**Activity**.
Copy, from the entries below, each line where the word "בשעות" can be found.

**Record excerpts**.
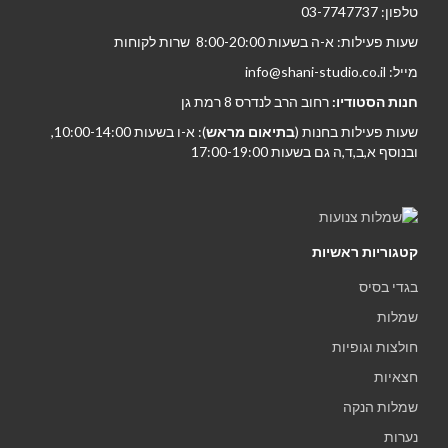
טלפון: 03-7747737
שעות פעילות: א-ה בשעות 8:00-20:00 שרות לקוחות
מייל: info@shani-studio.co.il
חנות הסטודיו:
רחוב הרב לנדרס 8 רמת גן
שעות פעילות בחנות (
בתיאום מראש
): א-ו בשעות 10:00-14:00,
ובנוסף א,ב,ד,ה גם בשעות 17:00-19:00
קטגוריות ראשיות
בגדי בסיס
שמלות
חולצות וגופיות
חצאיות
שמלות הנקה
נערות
==
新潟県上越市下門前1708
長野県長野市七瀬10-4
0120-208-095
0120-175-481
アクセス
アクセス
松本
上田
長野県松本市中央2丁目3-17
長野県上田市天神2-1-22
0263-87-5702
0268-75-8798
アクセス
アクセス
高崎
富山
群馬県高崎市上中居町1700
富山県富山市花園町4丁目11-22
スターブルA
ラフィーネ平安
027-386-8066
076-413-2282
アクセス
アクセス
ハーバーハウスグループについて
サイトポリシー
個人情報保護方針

**Answer for this exercise**.
שעות פעילות: א-ה בשעות 8:00-20:00 שרות לקוחות
): א-ו בשעות 10:00-14:00,
ובנוסף א,ב,ד,ה גם בשעות 17:00-19:00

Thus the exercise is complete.